A recomendação proíbe o manuseio, a utilização, a queima e a soltura de fogos de artifício e artefatos pirotécnicos

O Ministério Público do Estado do Amapá (MP-AP), por meio da 1ª Promotoria de Justiça do Meio Ambiente e Conflitos Agrários de Macapá (PRODEMAC), expediu recomendação pública orientando a sociedade amapaense a se abster completamente da soltura de fogos de artifício com estampidos e explosões sonoras. A medida reforça o cumprimento da legislação estadual e municipal que já restringe esse tipo de prática em áreas urbanas.
A recomendação, assinada pelo promotor de Justiça Afonso Henrique Oliveira Pereira, destaca que a Lei Estadual nº 2.557/2021 proíbe o manuseio, a utilização, a queima e a soltura de fogos de artifício e artefatos pirotécnicos de alta potência em todo o território do Amapá. Além disso, normas municipais de Macapá e Santana também vedam a prática de fogos ruidosos.
Segundo o MP, a preocupação vai além do incômodo sonoro. O órgão aponta que explosões de alta intensidade podem causar sérios danos à saúde humana, atingindo especialmente idosos, enfermos, crianças e pessoas com Transtorno do Espectro Autista (TEA), grupo que frequentemente apresenta hipersensibilidade auditiva.

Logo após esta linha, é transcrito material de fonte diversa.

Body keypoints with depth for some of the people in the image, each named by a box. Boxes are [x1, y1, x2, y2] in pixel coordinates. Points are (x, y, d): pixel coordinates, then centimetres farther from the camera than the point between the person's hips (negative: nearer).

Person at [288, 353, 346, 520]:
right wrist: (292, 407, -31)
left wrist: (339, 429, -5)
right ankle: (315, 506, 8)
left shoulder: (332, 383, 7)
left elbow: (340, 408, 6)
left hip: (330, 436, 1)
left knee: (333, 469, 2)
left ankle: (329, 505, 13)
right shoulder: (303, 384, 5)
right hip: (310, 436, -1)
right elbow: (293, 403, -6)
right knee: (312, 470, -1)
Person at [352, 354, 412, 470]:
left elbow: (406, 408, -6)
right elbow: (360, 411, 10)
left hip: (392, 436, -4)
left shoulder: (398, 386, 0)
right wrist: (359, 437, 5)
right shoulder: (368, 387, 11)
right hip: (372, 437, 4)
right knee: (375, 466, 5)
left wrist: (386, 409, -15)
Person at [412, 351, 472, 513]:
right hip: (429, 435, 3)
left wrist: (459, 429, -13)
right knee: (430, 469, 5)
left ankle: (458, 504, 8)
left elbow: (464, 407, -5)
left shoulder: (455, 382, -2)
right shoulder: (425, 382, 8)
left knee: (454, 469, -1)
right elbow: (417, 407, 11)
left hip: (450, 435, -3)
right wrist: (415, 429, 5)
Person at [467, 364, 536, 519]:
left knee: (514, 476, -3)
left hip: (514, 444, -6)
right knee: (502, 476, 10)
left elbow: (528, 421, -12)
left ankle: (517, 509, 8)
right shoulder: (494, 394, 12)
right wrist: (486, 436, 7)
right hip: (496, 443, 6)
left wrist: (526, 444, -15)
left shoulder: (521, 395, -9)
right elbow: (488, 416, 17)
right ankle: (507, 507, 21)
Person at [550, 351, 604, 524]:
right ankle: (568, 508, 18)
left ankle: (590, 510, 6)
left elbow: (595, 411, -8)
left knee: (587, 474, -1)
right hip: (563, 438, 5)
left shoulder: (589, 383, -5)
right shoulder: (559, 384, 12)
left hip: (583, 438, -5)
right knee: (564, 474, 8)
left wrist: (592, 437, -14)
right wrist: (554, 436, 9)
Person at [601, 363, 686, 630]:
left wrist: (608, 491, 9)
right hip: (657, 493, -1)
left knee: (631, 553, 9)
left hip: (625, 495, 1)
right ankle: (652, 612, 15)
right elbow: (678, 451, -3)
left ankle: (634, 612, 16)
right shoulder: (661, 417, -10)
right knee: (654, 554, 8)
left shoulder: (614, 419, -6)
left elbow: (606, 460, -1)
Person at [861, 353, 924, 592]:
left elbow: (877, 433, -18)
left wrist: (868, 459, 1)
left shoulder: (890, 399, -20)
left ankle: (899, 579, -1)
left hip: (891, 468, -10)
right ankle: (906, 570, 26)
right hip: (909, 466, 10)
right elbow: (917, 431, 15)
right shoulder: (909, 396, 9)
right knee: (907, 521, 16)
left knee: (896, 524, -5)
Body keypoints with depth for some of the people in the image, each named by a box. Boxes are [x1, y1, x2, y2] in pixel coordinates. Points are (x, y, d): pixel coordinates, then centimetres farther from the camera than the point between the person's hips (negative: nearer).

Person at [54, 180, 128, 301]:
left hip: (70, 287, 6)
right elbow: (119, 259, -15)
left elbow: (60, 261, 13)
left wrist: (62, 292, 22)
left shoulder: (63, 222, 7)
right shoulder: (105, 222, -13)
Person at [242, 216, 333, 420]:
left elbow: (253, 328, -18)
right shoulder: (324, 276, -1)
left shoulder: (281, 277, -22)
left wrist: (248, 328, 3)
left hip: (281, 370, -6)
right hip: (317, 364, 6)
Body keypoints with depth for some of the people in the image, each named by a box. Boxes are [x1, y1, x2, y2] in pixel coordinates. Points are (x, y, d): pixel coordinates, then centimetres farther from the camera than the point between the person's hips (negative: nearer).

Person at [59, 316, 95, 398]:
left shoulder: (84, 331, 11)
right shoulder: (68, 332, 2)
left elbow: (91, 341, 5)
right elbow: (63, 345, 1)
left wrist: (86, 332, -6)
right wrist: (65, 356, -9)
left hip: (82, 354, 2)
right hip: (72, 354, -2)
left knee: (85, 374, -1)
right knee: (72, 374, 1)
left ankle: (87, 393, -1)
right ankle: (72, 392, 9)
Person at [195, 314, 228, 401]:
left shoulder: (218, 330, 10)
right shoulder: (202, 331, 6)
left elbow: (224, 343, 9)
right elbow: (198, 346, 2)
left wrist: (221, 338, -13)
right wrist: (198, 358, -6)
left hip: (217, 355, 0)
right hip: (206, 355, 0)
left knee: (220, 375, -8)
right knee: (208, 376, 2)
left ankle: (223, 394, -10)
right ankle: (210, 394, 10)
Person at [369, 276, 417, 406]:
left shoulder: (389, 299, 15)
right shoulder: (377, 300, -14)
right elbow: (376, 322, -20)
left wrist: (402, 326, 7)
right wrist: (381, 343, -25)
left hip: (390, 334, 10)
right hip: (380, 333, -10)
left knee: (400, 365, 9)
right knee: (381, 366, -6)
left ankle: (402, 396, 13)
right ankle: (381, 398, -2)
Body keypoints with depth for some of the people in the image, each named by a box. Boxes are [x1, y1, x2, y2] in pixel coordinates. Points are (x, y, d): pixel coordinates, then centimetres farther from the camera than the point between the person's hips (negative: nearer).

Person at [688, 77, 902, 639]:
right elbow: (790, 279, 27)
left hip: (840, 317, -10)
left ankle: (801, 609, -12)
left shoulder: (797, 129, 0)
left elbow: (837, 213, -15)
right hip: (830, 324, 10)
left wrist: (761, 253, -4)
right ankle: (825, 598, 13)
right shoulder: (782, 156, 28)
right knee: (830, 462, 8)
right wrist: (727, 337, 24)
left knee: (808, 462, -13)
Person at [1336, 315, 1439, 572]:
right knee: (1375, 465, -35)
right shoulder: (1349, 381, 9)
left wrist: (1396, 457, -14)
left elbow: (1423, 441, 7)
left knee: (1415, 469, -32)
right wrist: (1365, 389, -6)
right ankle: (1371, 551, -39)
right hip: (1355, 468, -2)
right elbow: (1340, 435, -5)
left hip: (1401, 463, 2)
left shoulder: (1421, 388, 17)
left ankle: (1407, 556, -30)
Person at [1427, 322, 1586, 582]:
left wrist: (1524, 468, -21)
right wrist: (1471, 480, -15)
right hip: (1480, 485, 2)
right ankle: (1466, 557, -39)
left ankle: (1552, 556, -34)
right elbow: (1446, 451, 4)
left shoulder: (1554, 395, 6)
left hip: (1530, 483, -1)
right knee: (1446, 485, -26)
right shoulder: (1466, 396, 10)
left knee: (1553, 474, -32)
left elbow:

A recomendação também ressalta os impactos na fauna urbana e doméstica. O barulho pode provocar pânico, desorientação, traumas físicos e até a morte de animais domésticos e silvestres.
“Fogos de vista” como alternativa
No documento, o Ministério Público orienta que a população opte pelos chamados “fogos de vista”, que produzem apenas efeitos visuais e luminosos, sem estampidos, permitindo celebrações festivas, religiosas e esportivas sem comprometer o bem-estar coletivo.
O MP também pede a colaboração da população para conscientizar familiares, vizinhos e organizadores de eventos sobre os riscos e a ilegalidade da soltura de fogos barulhentos.
Multa, apreensão e responsabilização criminal
O descumprimento das normas pode resultar em responsabilização administrativa, com aplicação de multas e apreensão de materiais, além de medidas criminais por poluição sonora ou perturbação do sossego, conforme prevê a legislação ambiental brasileira.
A recomendação foi encaminhada à Polícia Militar do Estado do Amapá, ao Batalhão Ambiental, à Guarda Civil Municipal, à Delegacia do Meio Ambiente e aos governos estadual e municipal, para reforço na fiscalização e ampla divulgação à população.